08.12.01
/ Bildung und Ehestabilität
Der Berner Soziologieprofessor Andreas
Diekmann und Kurt Schmidheiny vom Berner Volkswirtschaftlichen Institut
haben sich in ihrer Untersuchung von zwei Forschungsfragen leiten
lassen: Hat die schulische Bildung von Frauen und Männern einen
Einfluss auf die Ehestabilität? In welchem Ausmass verringert
die Bildungshomogamie (d.h. die Gleichheit des Bildungsniveaus) der
Ehepartner die Stabilität der Ehe?
Die Antworten auf diese Fragen haben sie in der aktuellen Schweizerischen
Zeitschrift für Soziologie (2001, Jg.27, H.2, 241-254) unter
dem Titel "Bildung und Ehestabilität: Eine Untersuchung
schweizerischer Familienbiographien mit den Methoden der Ereignisanalyse"
veröffentlicht.
Die
Unterstützung stützt sich auf den Schweizerischen Umweltsurvey
von 1994, der ausführliche Angaben zur Familiengeschichte der
Schweizer Stimmbevölkerung enthält. Aus dessen Zufallsstichprobe
konnten 1824 Erst-Ehen analysiert werden, wovon 13% bis zum Befragungszeitpunkt
geschieden wurden (vgl. S. 244).
Als
erstes Ergebnis zeigt sich, dass das Scheidungsrisiko in der Abfolge
der Heiratskohorten (d.h. der Heiratsjahrgänge) stark angestiegen
ist. Dieser Einfluss lässt sich nicht auf andere Faktoren wie
Bildung, Kinderlosigkeit oder Urbanisierung zurückführen.
Es existiert "ein 'eigenständiger' Kohorteneffekt"
(S.248).
Zudem hat sich ein Einfluss des Bildungsniveaus auf die Ehestabilität
herausgestellt (Niveaueffekt): "Ein Bildungsabschluss,
der über die Pflichtschule hinausgeht, wirkt sich positiv auf
die Stabilität der Ehe aus" (S. 250).
Darüber
hinaus hat auch die Ähnlichkeit des Schulabschlusses ein Effekt
gezeigt (Homogamieeffekt): "Bei Bildungshomogamie oder
näherungsweiser Übereinstimmung der Bildungsabschlüsse
der Ehepartner (...) ist das Scheidungsrisiko geringer" (ebd.).
Vor allem drei Bildungskombination fallen dabei durch ein signifikant
geringeres Scheidungsrisiko auf: "Wenn der Ehemann eine höhere
Schule (z.B. Technikum oder höhere Fachschule, MMK) und die Ehefrau
die Matura oder eine höhere Schule absolviert hat, verringert
sich das Scheidungsrisiko um 77% bzw. 48% (...). Hat der Ehemann einen
Universitätsabschluss und die Ehefrau einen höheren Schulabschluss,
ist das Risiko um 59% geringer" (ebd.).
Die
Autoren erwähnen weiter, dass mit dem Heiratsalter das
Risiko einer Scheidung abnimmt. "Wird in einer Ehe ein erstes
Kind geboren, ist das Scheidungsrisiko um mehr als zwei Drittel
geringer als in kinderlosen Ehen" (S. 251, Hervh. MMK). Erstaunlicherweise
erhöht das Bildungsniveau der Eltern der nachfolgenden Generation.

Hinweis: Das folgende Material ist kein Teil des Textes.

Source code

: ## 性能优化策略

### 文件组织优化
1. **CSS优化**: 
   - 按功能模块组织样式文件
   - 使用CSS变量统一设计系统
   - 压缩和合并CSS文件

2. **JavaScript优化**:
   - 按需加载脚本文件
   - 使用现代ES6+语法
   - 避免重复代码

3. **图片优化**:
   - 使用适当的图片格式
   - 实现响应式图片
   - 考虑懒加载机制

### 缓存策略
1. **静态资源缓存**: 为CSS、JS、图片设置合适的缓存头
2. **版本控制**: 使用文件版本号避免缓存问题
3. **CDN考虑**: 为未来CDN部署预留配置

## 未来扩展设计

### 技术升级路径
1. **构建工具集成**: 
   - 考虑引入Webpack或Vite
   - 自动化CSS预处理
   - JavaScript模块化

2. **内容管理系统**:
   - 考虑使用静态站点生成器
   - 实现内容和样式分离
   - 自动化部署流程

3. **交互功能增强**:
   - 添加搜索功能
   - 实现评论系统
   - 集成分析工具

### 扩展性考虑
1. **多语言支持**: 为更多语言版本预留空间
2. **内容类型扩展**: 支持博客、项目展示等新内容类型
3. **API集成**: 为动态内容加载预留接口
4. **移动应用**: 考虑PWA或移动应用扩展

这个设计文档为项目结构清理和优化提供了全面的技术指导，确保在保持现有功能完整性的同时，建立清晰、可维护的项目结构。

Erklärt wird dieser Zusammenhang damit, dass deren grössere
Ressourcen die Entscheidung bei einer unbefriedigenden Ehe erleichtern
(vgl. S. 252).
Nicht nur zwischen Sprachregionen, auch zwischen Katholiken und Protestanten
haben sich keine Unterschiede im Scheidungsrisiko feststellen lassen.
Die Hypothese, dass die Bildungsexpansion zu einer Erhöhung des
Scheidungsrisikos geführt, können die beiden Autoren damit
nicht bestätigen:
"Erstens führte die Bildungsexpansion zu einer Zunahme des
Heiratsalters (...), was einen positiven Einfluss auf die Ehestabilität
hat.
Zweitens sollte der Anstieg bei den höheren Bildungsabschlüssen
das Scheidungsrisiko vermindert haben.
Und drittens haben im Zuge der Angleichung gymnasialer Bildungschancen
von Frauen und Männern die Homogamiequoten für die oberen
Bildungsränge zugenommen. Auch dieser Effekt dürfte sich
positiv auf die Ehestabilität ausgewirkt haben.
Die Frage, ob die Bildungsexpansion zum Anstieg des Scheidungsrisikos
beigetragen hat, lässt sich demnach wohl verneinen"
(ebd., Hervh. MMK).
Die
Zeitschrift befindet sich in der Bibliothek der FHS in Rorschach.